What is notable is the direction the DXY took after hitting its peak (and marking Bitcoin’s bottom) in 2022.

This indicates that it’s not the absolute strength of the DXY at any given point that matters, but rather the market’s expectations of its future direction.

Should markets continue to anticipate a Republican win this year, there might be an assumption of potential for the US dollar to weaken, especially considering it is currently trading at its highest level since 2002.


Bitcoin ETF AUM & flows 

Bitcoin ETF: Can investors build on inflows, speed and taker enthusiasm?

Sources : Farside, Glassnode, Copper calculations

Momentum is a significant driver in financial markets, and Bitcoin is no exception, having just closed an 11-day streak of positive inflows. With over $2.3 billion in inflows, the market has rebounded close to the $70k level, jumping over 17% in two weeks after the German government spooked the market by selling around 40k BTC.

However, data indicates that the market dynamics for cryptocurrency are not always straightforward, despite inflows and prices often following a similar step-lock pattern. For instance, a 19-day streak with over $4 billion in inflows pushed prices up by only 13%. Similar trends are observed in other top streaks relative to total inflows, such as the all-time high reached after $4.8 billion flowed in just 10 days.

Since Bitcoin’s all-time high, ETF investors have purchased an additional 70k coins, with the total surpassing 900k BTC last week.

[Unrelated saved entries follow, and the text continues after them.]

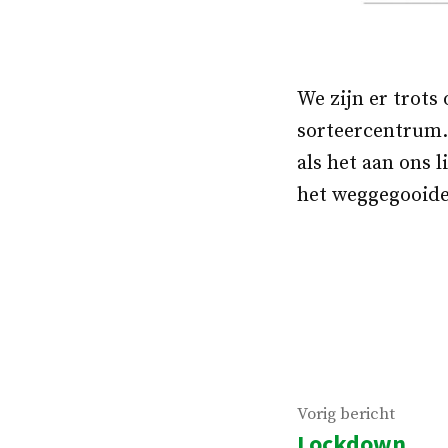
We zijn er trots 
sorteercentrum. 
als het aan ons l
het weggegooide
Bericht
Vorig
Vorig bericht
Lockdown
beric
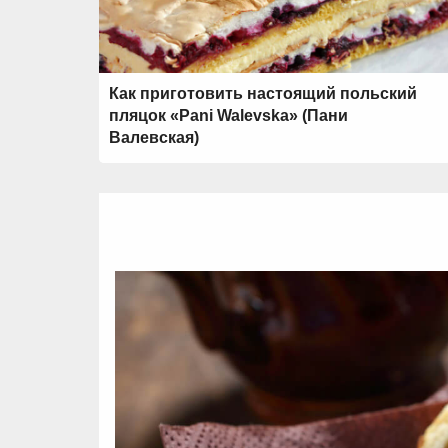
Как приготовить настоящий польский
пляцок «Pani Walevska» (Пани
Валевская)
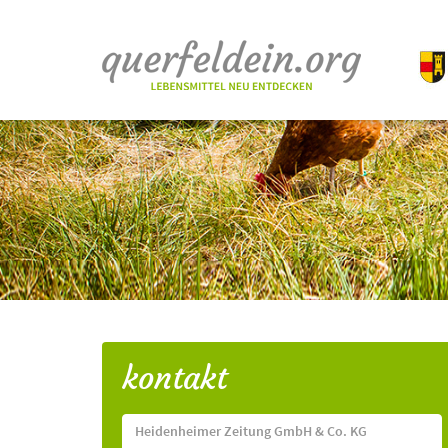
kontakt
Heidenheimer Zeitung GmbH & Co. KG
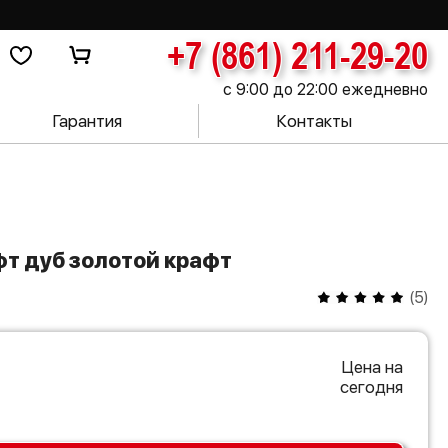
+7 (861) 211-29-20
с 9:00 до 22:00 ежедневно
Гарантия
Контакты
фт дуб золотой крафт
(
5
)
Цена на
сегодня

Average BTC/USD relative to total ETF holdings in Bitcoin (10k increments)

Sources : Farside, Glassnode, Copper calculations

Revised estimate ETF BTC holdings to reach $100k avg. Price  | BTC 10k increments

Sources : Farside, Glassnode, Copper calculations

ETF weekly flows and cumulative flows  |  USD bn

Sources : Farside, Glassnode, Copper calculations


Currently, relative to ETF holdings and their average trading price in that range, Bitcoin is trading well below the trendline since markets began buying in late January.

In June, Copper’s calculations showed that Bitcoin could hit the $100k mark if $17 billion in inflows were to come in, taking holdings above 1.05 million BTC (OB#16)).

 However, with the German supply added to the market, our figures now indicate 1.1 million BTC, implying an additional $17.5 billion in inflows. At this year’s rate, ceteris paribus, this might be achieved by Feb-2025.


Economic calendar

Key events this week: US note auctions, Michigan expectations, core PCE.